Chief Justice of the Supreme Court of Palestine
- In office 1927 – October 1936
- Preceded by: Thomas Haycraft
- Succeeded by: Harry Herbert Trusted

Personal details
- Born: Michael Francis Joseph McDonnell 15 June 1882
- Died: 12 March 1956 (aged 73)
- Education: St Paul's School, London
- Alma mater: St John's College, Cambridge

= Michael McDonnell =

British colonial administrator and judge

Sir Michael Francis Joseph McDonnell CBE (15 June 1882 – 12 April 1956) was Chief Justice of Palestine between 1927 and 1936. He subsequently supported the Arab claim for Palestinian self-determination.

== Education ==
Born in London to an Irish Catholic family, McDonnell attended the public St Paul's School, London (he later wrote a history of the school and its illustrious alumni). He went on to read medicine and then law at St John's College, Cambridge, where he also served as president of the Cambridge Union Society.

== Support for Irish Home Rule ==
At the Cambridge Union Society, Michael and his older brother T.F.R. McDonnell championed the Irish Home Rule cause. Both were also adamant supporters of women's suffrage and admission to Cambridge.

In May 1903, McDonnell had opposed a Union motion moved by John Maynard Keynes: "that Home Rule for Ireland is beyond the sphere of practical politics". Keynes observed that while "there is no other member who can crush an illogical or ineffective speaker with such concentrated scorn as Mr McDonnell", against himself McDonnell had not been "at his best". Keynes's carried his motion by 57 votes to 51.

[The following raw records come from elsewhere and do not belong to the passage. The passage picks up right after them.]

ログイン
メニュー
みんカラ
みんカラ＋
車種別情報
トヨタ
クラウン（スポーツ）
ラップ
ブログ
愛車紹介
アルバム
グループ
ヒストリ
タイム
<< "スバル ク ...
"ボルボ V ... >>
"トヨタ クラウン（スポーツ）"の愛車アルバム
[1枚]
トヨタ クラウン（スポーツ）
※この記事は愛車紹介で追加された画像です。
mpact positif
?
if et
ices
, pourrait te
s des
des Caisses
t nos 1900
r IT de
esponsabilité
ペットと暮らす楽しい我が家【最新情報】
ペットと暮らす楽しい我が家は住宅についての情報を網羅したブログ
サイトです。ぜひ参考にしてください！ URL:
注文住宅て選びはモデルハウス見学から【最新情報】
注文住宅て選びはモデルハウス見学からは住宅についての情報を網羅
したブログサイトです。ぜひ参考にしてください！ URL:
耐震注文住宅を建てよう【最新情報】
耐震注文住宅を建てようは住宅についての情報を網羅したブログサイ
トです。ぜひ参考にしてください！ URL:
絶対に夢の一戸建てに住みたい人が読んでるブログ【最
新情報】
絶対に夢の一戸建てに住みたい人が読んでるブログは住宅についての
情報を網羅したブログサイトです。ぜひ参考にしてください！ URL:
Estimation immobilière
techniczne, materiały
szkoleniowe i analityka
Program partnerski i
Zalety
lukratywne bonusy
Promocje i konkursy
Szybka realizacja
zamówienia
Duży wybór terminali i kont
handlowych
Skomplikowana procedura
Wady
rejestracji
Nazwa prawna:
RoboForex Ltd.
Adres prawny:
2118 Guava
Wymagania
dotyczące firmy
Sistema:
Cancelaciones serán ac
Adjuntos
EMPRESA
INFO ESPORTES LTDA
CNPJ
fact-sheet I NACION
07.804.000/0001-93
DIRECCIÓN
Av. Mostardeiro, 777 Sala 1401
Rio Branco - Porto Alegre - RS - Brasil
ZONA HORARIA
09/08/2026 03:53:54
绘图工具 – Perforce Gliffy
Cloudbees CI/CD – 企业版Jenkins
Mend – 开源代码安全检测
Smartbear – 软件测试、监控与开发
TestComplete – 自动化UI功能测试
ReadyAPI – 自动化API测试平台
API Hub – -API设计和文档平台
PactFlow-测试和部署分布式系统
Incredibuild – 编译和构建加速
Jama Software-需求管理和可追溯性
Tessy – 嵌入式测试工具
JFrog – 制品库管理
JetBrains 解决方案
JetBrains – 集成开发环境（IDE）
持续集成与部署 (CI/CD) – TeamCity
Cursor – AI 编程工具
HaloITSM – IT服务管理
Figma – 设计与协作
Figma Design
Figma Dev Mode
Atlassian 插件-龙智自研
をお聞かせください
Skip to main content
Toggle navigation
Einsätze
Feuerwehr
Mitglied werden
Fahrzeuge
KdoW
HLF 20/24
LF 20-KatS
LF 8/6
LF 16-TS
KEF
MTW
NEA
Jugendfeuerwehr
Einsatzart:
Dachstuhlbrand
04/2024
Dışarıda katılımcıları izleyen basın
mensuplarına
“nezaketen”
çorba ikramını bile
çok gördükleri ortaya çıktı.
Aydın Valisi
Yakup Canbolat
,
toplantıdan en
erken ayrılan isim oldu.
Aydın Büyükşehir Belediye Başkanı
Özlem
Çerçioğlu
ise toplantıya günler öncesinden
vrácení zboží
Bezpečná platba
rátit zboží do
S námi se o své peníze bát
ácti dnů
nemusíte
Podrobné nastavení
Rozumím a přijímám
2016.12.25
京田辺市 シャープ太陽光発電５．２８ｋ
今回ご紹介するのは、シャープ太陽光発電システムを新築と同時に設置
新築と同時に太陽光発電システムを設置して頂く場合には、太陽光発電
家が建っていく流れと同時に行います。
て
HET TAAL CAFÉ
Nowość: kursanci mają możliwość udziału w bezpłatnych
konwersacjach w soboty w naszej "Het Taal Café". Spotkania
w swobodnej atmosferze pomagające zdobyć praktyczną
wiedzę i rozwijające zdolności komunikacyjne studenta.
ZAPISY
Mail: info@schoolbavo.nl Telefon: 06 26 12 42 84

Four years later he published book addressing what he perceived as the ignorance of Irish affairs in England. A preface was supplied by the Irish Parliamentary leader, John Redmond.

== Colonial Service ==
After graduating from Cambridge McDonnell was called to the Bar at the Inner Temple. At that time he authored the book Ireland and the Home Rule Movement (1908), an attack on British policy in Ireland and a critique of Empire more broadly. McDonnell nevertheless went on to join the Colonial Service in 1911, serving in British West Africa for sixteen years. During his time in West Africa McDonnell served as Assistant District Commissioner in the Gold Coast, magistrate in The Gambia, and Attorney-General and Acting Chief Justice in Sierra Leone.

In 1927, McDonnell replaced Sir Thomas Haycraft as Chief Justice in the British Mandate of Palestine.

== Palestine and sympathy for the Arab cause ==
McDonnell was forced into early retirement – historian Matthew Hughes speaks of his being dismissed from office – in October 1936. This was towards the end of the first wave of the Arab Revolt, and he was replaced by Harry Herbert Trusted in January 1937. McDonnell's retirement was induced by a series of clashes with Palestine's High Commissioner, Sir Arthur Wauchope, over the role of Palestine's judiciary in suppressing the "disturbances". This clash culminated in McDonnell's ruling in the El Qasir v Attorney-General (1936) 3 PLR 121 case. The decision pertained to house demolitions scheduled to take place in the old city of Jaffa. Although McDonnell ruled that the government had the authority to demolish the houses, he deemed the government's reliance on town planning justifications, rather than military necessity, an act of moral cowardice and accused it of "throwing dust" in the public's eyes.

After retiring from the bench and returning to London, McDonnell took up advocacy on behalf of the Arab cause in Palestine: he published a number of articles in which he attacked Britain's pro-Zionist policy in Palestine and in 1939, he was an adviser to the Arab delegation concerning the 1915–1916 correspondence between Sir Henry McMahon and the Sharif Hussayn of Mecca. The delegation disputed the government's claim that McMahon's letters excluded the territory and people of Palestine from the British promise that Arab self-determination.